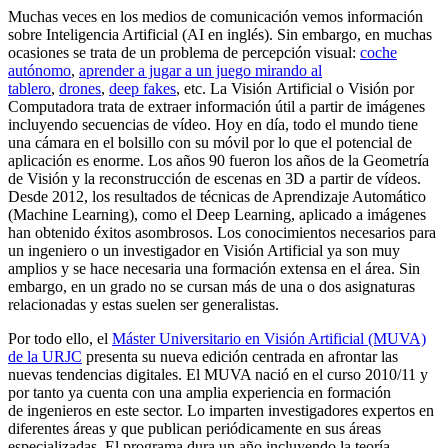
Muchas veces en los medios de comunicación vemos información
sobre Inteligencia Artificial (AI en inglés). Sin embargo, en muchas
ocasiones se trata de un problema de percepción visual:
coche
autónomo
,
aprender a jugar a un juego mirando al
tablero
,
drones
,
deep fakes
, etc. La Visión Artificial o Visión por
Computadora trata de extraer información útil a partir de imágenes
incluyendo secuencias de vídeo. Hoy en día, todo el mundo tiene
una cámara en el bolsillo con su móvil por lo que el potencial de
aplicación es enorme. Los años 90 fueron los años de la Geometría
de Visión y la reconstrucción de escenas en 3D a partir de vídeos.
Desde 2012, los resultados de técnicas de Aprendizaje Automático
(Machine Learning), como el Deep Learning, aplicado a imágenes
han obtenido éxitos asombrosos. Los conocimientos necesarios para
un ingeniero o un investigador en Visión Artificial ya son muy
amplios y se hace necesaria una formación extensa en el área. Sin
embargo, en un grado no se cursan más de una o dos asignaturas
relacionadas y estas suelen ser generalistas.
Por todo ello, el
Máster Universitario en Visión Artificial (MUVA)
de la URJC
presenta su nueva edición centrada en afrontar las
nuevas tendencias digitales. El MUVA nació en el curso 2010/11 y
por tanto ya cuenta con una amplia experiencia en formación
de ingenieros en este sector. Lo imparten investigadores expertos en
diferentes áreas y que publican periódicamente en sus áreas
especializadas. El programa dura un año incluyendo la teoría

--- --- ---

What the task requires.
Repeat the lines above, starting at the first and stopping after the line that holds "nuevas tendencias digitales.", with the pictures left out.

Written response.
Muchas veces en los medios de comunicación vemos información
sobre Inteligencia Artificial (AI en inglés). Sin embargo, en muchas
ocasiones se trata de un problema de percepción visual:
coche
autónomo
,
aprender a jugar a un juego mirando al
tablero
,
drones
,
deep fakes
, etc. La Visión Artificial o Visión por
Computadora trata de extraer información útil a partir de imágenes
incluyendo secuencias de vídeo. Hoy en día, todo el mundo tiene
una cámara en el bolsillo con su móvil por lo que el potencial de
aplicación es enorme. Los años 90 fueron los años de la Geometría
de Visión y la reconstrucción de escenas en 3D a partir de vídeos.
Desde 2012, los resultados de técnicas de Aprendizaje Automático
(Machine Learning), como el Deep Learning, aplicado a imágenes
han obtenido éxitos asombrosos. Los conocimientos necesarios para
un ingeniero o un investigador en Visión Artificial ya son muy
amplios y se hace necesaria una formación extensa en el área. Sin
embargo, en un grado no se cursan más de una o dos asignaturas
relacionadas y estas suelen ser generalistas.
Por todo ello, el
Máster Universitario en Visión Artificial (MUVA)
de la URJC
presenta su nueva edición centrada en afrontar las
nuevas tendencias digitales. El MUVA nació en el curso 2010/11 y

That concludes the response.